Rated: Platter is not currently rated by Scout.com
On Film: On film, he is a long, lanky athlete who can bend around the edge and rush the passer. He actually is physical despite not being a big kid weight wise yet. That will be the biggest key for him is getting bigger and stronger, but the upside is there with his frame. He says Wisconsin is looking at him as an outside linebacker or defensive end, that will all depend on how much weight he can add but it certainly looks like he has the frame to do so. – Scout.com National Recruiting Analyst Allen Trieu
Recruiting Story: While some football athletes spend the summer prior to their junior season going to college campuses and camps around the country, using that opportunity to introduce themselves to coaches and add skills and traits to their game, Platter chose not to attend a camp at Wisconsin last season.
He still was on the radar of the coaching staff in large part due to Wisconsin’s recruitment of offensive lineman Alex Fenton, who took Platter to a Wisconsin game in October. With the staff studying Fenton, who had committed to the 2017 recruiting class in February, the Wisconsin coaches started to take notice of Platter.
“I had a good season by junior year, but I really got my foot in the door because of Alex” Platter said. “I wasn’t a standout my sophomore year. I didn’t even play any varsity, so it was a nice surprise to be successful my junior year and be recognized by some schools.”
After his high school season ended in the state semifinals, Platter’s recruitment was fairly quiet until late January. He took an unofficial visit to Wisconsin for the school’s junior day and picked up his first scholarship offer from the Huskies on Feb.1. He was invited back to the Wisconsin campus Sunday for the Wisconsin-Maryland basketball game. Not only getting the offer, but getting a chance to see the electric atmosphere at the Kohl Center was a tipping point that ended his recruitment.
“It’s just an incredible college town,” Platter said. “The support there is incredible. The coaches are great guys and second to none, but you learn a little more each time you talk to them and learn who they are. It’s nice.”
Recruiting Impact: In less than 12 hours, Wisconsin went from having no linebacker commits to having in the 2018 class, creating a tight pinch for those remaining linebackers out there who are thinking about playing for Wisconsin.
The commitments of Waukesha Catholic Memorial’s C.J. Goetz and Platter give the Badgers a projected 15 scholarship linebackers on the roster in 2018. Right now the Badgers have roughly seven spots available to them with having only 13 scholarship seniors on the roster. That number will likely go up, but probably not by many. And considering UW has needs elsewhere, can the Badgers afford to take a third linebacker?
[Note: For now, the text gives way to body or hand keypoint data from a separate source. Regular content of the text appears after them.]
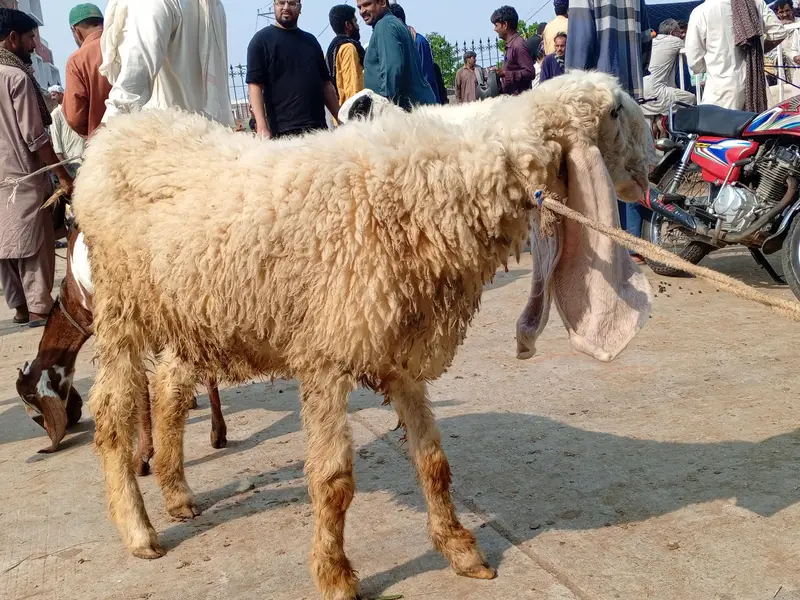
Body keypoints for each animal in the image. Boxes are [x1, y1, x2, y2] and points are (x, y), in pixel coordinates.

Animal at [72, 71, 652, 599]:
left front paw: (460, 549)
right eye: (616, 110)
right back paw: (138, 529)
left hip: (198, 311)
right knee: (112, 412)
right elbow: (332, 481)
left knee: (169, 386)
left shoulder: (400, 349)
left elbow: (433, 461)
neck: (434, 183)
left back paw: (177, 494)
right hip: (121, 305)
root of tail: (115, 135)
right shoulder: (328, 355)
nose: (649, 178)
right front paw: (334, 576)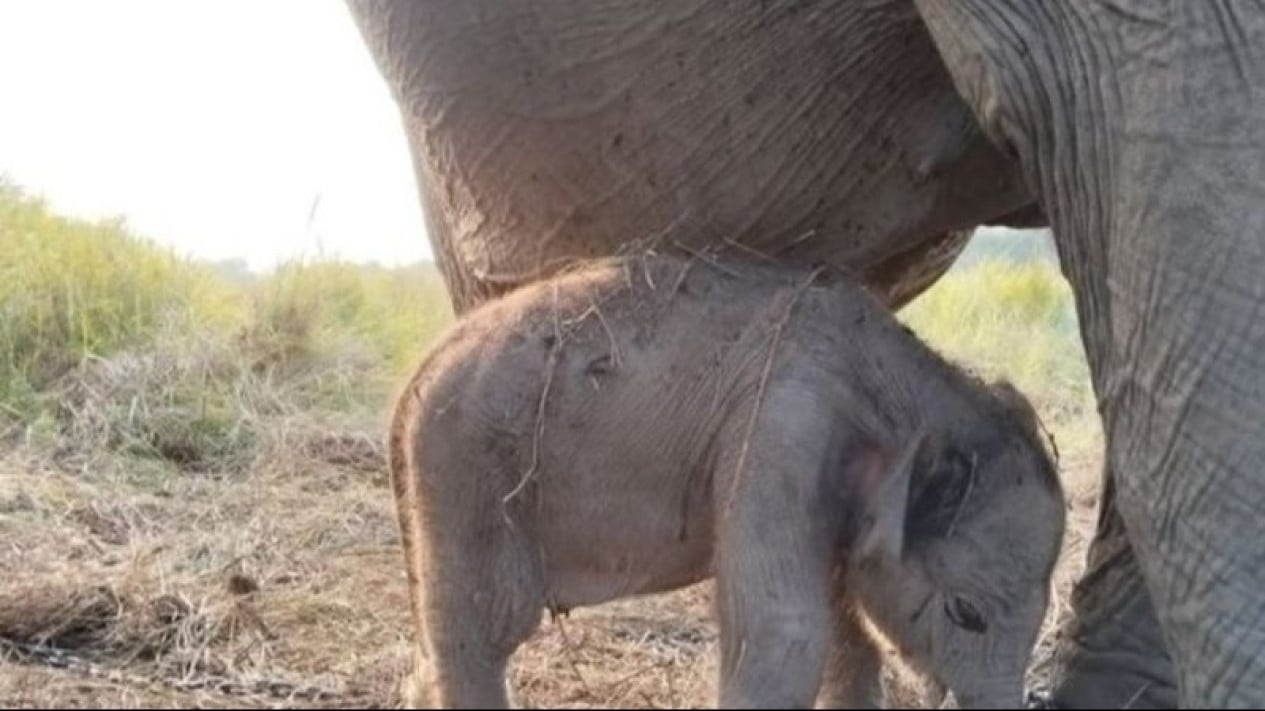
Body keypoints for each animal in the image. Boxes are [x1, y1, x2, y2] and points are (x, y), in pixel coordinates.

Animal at [388, 252, 1066, 708]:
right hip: (465, 471)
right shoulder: (781, 428)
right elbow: (783, 629)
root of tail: (417, 375)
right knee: (488, 627)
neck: (898, 373)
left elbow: (847, 630)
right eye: (966, 613)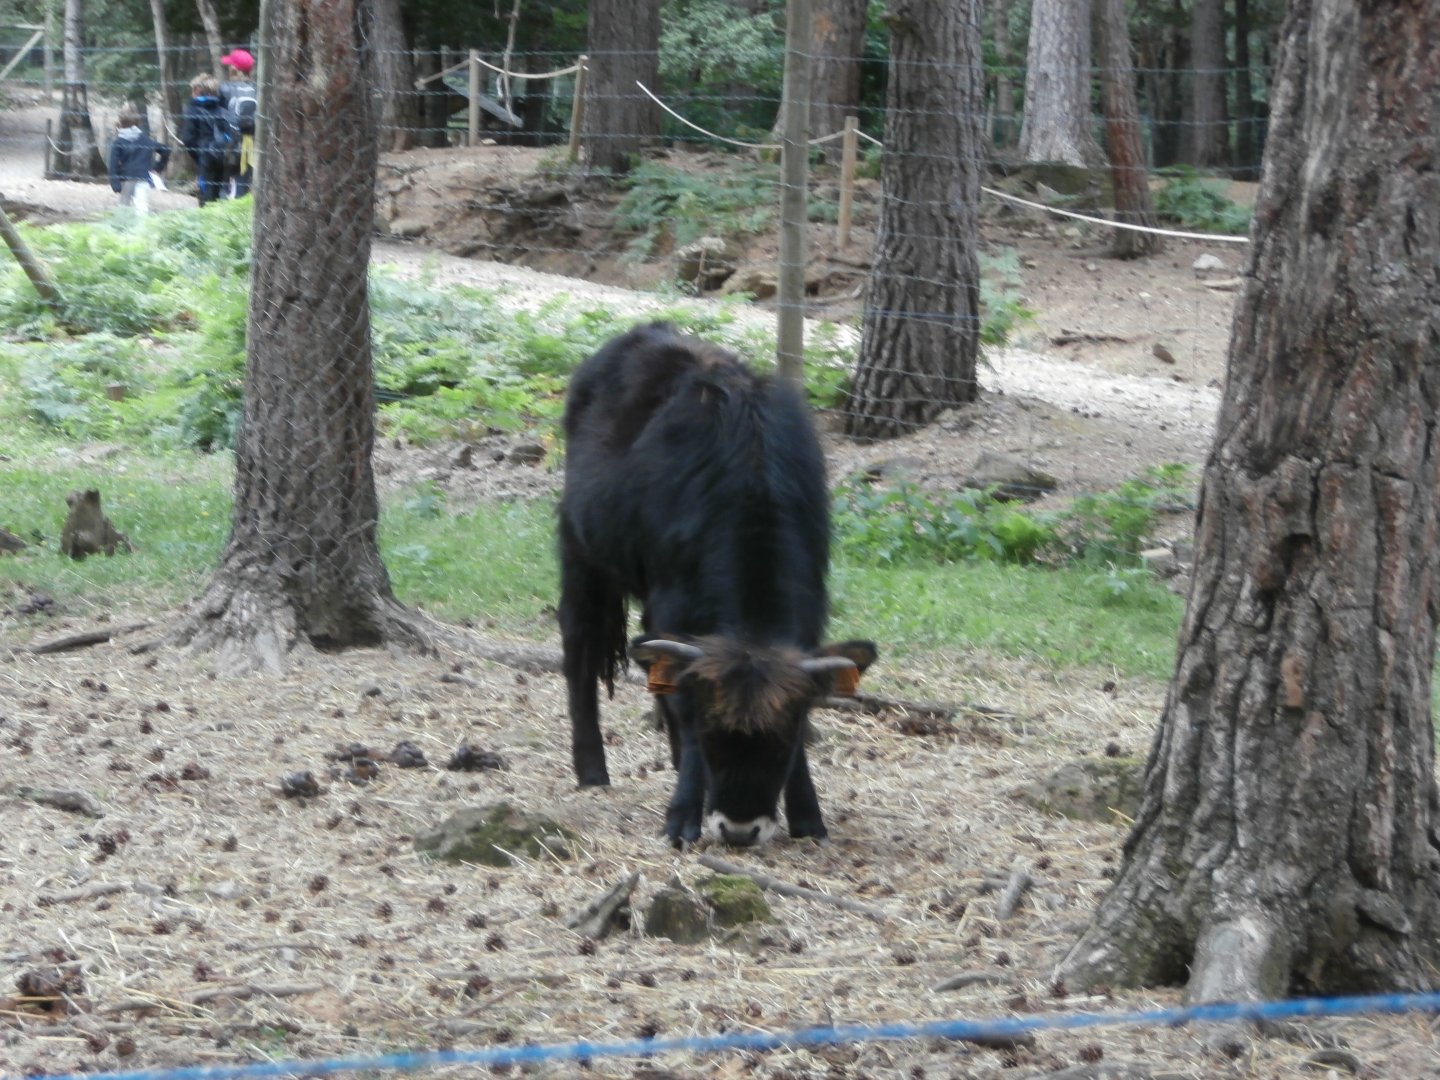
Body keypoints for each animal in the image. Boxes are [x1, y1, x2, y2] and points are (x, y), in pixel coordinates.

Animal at [557, 322, 877, 847]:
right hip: (581, 555)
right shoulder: (673, 607)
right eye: (712, 736)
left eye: (781, 743)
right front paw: (683, 814)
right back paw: (592, 770)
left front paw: (808, 815)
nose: (740, 830)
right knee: (580, 650)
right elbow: (680, 705)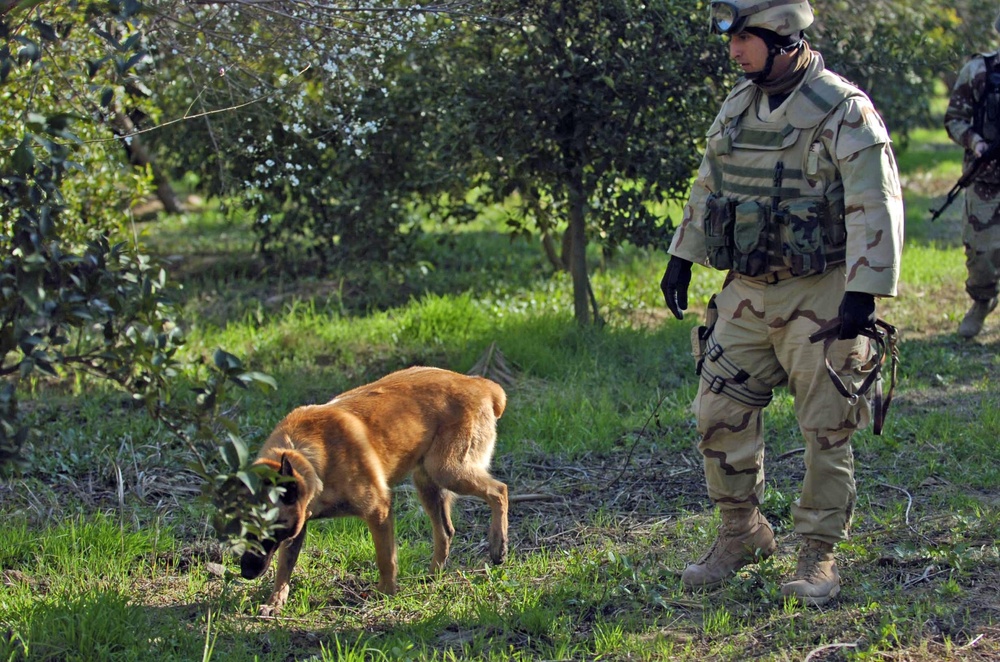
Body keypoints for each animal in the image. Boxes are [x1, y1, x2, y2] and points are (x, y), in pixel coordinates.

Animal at [240, 366, 508, 616]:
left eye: (270, 529)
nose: (245, 572)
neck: (308, 456)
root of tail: (480, 384)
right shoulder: (298, 527)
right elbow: (284, 568)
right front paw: (275, 601)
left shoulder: (378, 510)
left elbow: (385, 558)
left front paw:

As I wrote in Goetz’s commitment impact story, Wisconsin extended an offer to Brookfield Central’s Reggie Jennings last spring but the raw prospect remains uncommitted, without other known offers and – it appears – not in a hurry to make a decision. Is he still coveted by the staff and/or does he still have a spot available to him?
Looking out of state, the Badgers have developed good relationships with Lake Zurich (Ill.) prospect Jack Sanborn, Deerfield Beach (FL) coveted four-star Kenny Bastida and Macon (GA) Stratford Academy’s Tobe Umerah, who loved his UW visit in the fall and his good friends with current UW sophomore receiver Quintez Cephus. Sanborn appears the most likely of the three, as he spoke highly of his “electric” visit to Madison for the Ohio State game.
Whether the Badgers take another linebacker depends on where that player is projected moving forward, as UW will likely take an inside linebacker over an outside one.
Quote: “It’s a dream come true, it totally is. I knew from the second I stepped on the campus that that’s where I wanted to go. What really made my decision with Wisconsin was the coaching staff. That was the biggest, more important part, and the coaching staff was huge.” - Platter
Final Thought: Just as important as Platter’s skill set and intangibles is his background, a high school football program that has produced a Wisconsin commit each of the last two seasons and a quarterback two years ago that committed to Iowa.
“They know what they are getting when they get a Menomonie kid,” Platter said. “It’s the hard work and dedication.”
In addition to his long arms and his length, Platter is solid in pursuit and gets after players with a high motor. Pass rushing and run defense is definitely a strength of his currently, making him a good fit as an outside linebacker in the 3-4 scheme.
“I’m definitely going to work on developing myself as a person and a football player,” Platter said. “It’s a big change, so it’s a lot of work to be put in, but I’m ready.”
Monday was a heck of a day for the Wisconsin staff, locking up three in-state prospects that will help fortify their front seven in the coming years.